The ED nurse is caring for a male client admitted with carbon monoxide poisoning. Which intervention requires the nurse to notify the rapid response team?
- A. The client has expectorated black sputum.
- B. The client reports trying to kill himself.
- C. The client’s pulse oximeter reading is 94%.
- D. The client has stridor and reports dizziness.
Correct Answer: D
Rationale: Stridor indicates airway obstruction, and dizziness suggests worsening CO toxicity, requiring rapid response. Black sputum, suicidal intent, and 94% SpO2 are less acute.
Which problem is most appropriate for the nurse to identify for the client experiencing renal trauma?
- A. Infection of the renal tract.
- B. Ineffective tissue perfusion.
- C. Alteration in skin integrity.
- D. Alteration in temperature.
Correct Answer: B
Rationale: Renal trauma risks bleeding and hypoperfusion, making ineffective tissue perfusion the primary problem. Infection, skin integrity, and temperature are less immediate.

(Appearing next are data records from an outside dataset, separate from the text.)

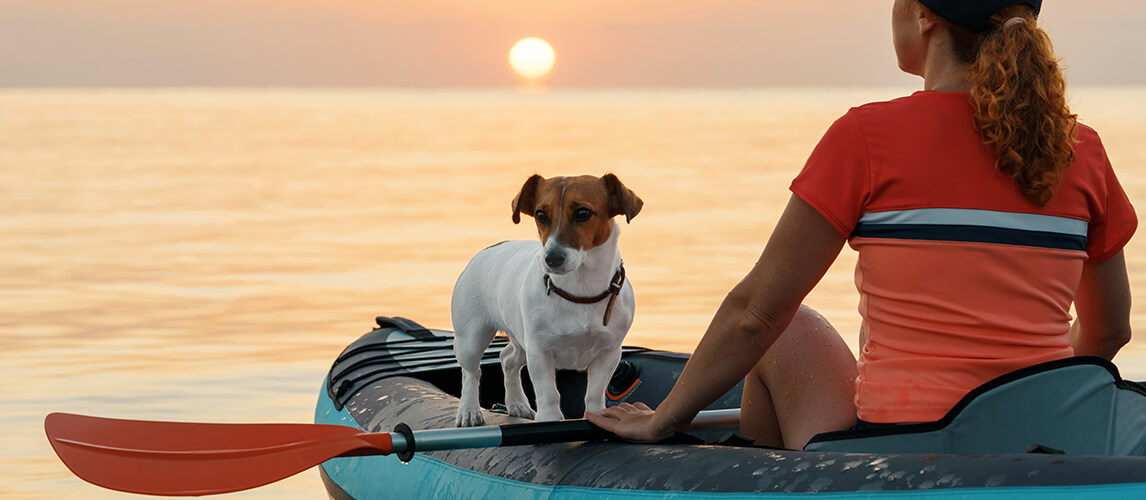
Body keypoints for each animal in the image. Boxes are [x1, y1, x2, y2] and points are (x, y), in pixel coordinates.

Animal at [449, 173, 646, 426]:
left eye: (583, 213)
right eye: (541, 215)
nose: (551, 259)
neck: (578, 293)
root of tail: (489, 248)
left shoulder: (609, 352)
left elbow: (594, 392)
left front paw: (596, 416)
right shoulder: (539, 351)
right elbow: (548, 392)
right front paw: (550, 418)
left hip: (521, 338)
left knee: (507, 359)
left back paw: (517, 404)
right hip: (472, 338)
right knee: (471, 373)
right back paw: (469, 410)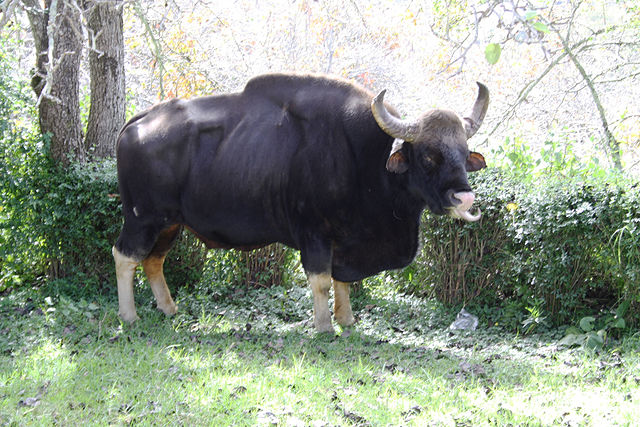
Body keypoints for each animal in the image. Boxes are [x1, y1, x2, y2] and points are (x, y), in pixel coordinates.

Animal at [112, 73, 489, 333]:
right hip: (143, 218)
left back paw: (169, 309)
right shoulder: (314, 233)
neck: (365, 158)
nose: (464, 196)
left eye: (464, 152)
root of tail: (135, 122)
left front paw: (346, 319)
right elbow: (321, 279)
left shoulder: (346, 239)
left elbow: (342, 279)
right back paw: (129, 316)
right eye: (428, 156)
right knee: (125, 256)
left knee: (153, 261)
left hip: (169, 223)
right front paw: (323, 326)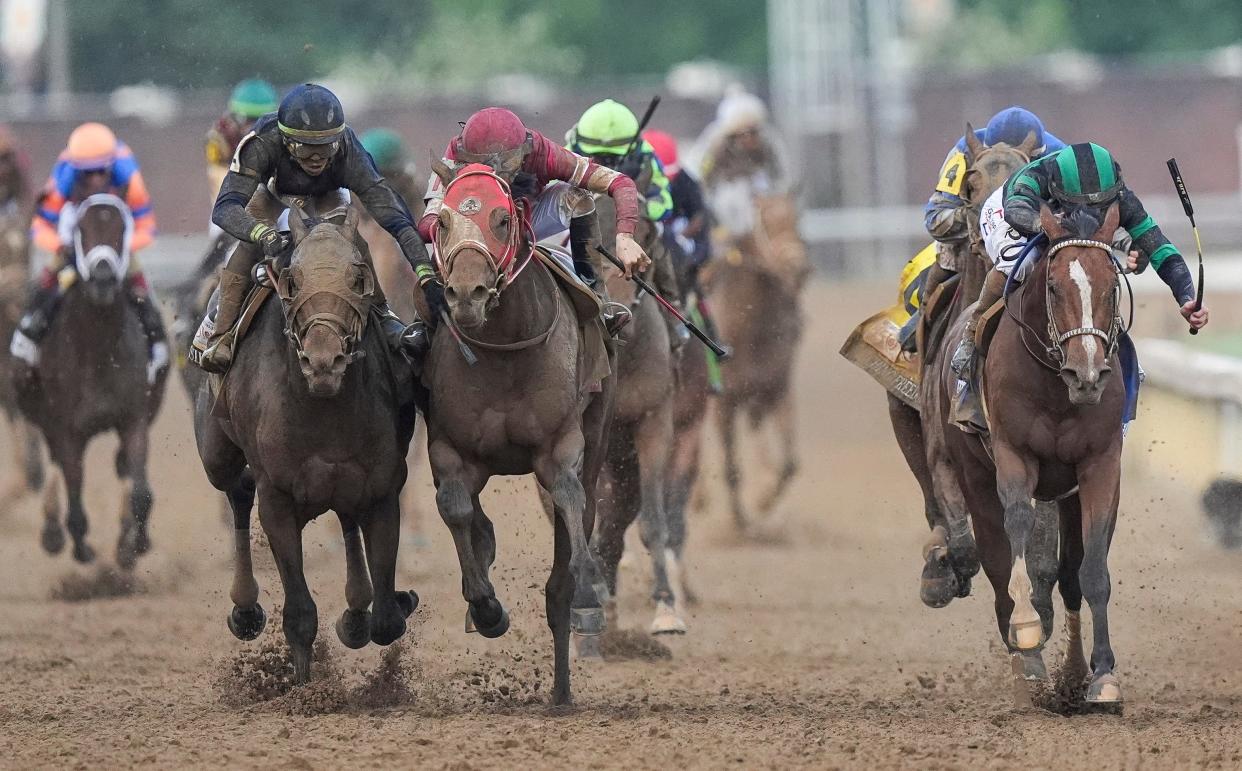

A gang war has resulted in 12 young males being brought to the emergency department. Which action by the nurse is priority when a gang member points a gun at a rival gang member in the trauma room?
- A. Attempt to talk to the person who has the gun.
- B. Explain to the person the police are coming.
- C. Stand between the client and the man with the gun.
- D. Get out of the line of fire and protect self.
Correct Answer: D
Rationale: Self-protection by exiting the line of fire prioritizes nurse safety, allowing for security intervention. Talking, explaining police arrival, or standing between risks harm.
The charge nurse has been notified that a disaster has occurred and that all possible clients should be discharged so the floor can receive the casualties. Which client should not be discharged?
- A. The 13-year-old client who is scheduled for a tonsillectomy.
- B. The 42-year-old client scheduled for an abdominal aorta aneurysm dissection.
- C. The 76-year-old client diagnosed with a pulmonary embolus whose INR is 2.9.
- D. The 80-year-old client who is refusing to assist in activities of daily living.
Correct Answer: C
Rationale: A pulmonary embolus with INR 2.9 (therapeutic) requires ongoing anticoagulation and monitoring, precluding discharge. Tonsillectomy, aneurysm surgery, and ADL refusal are less acute.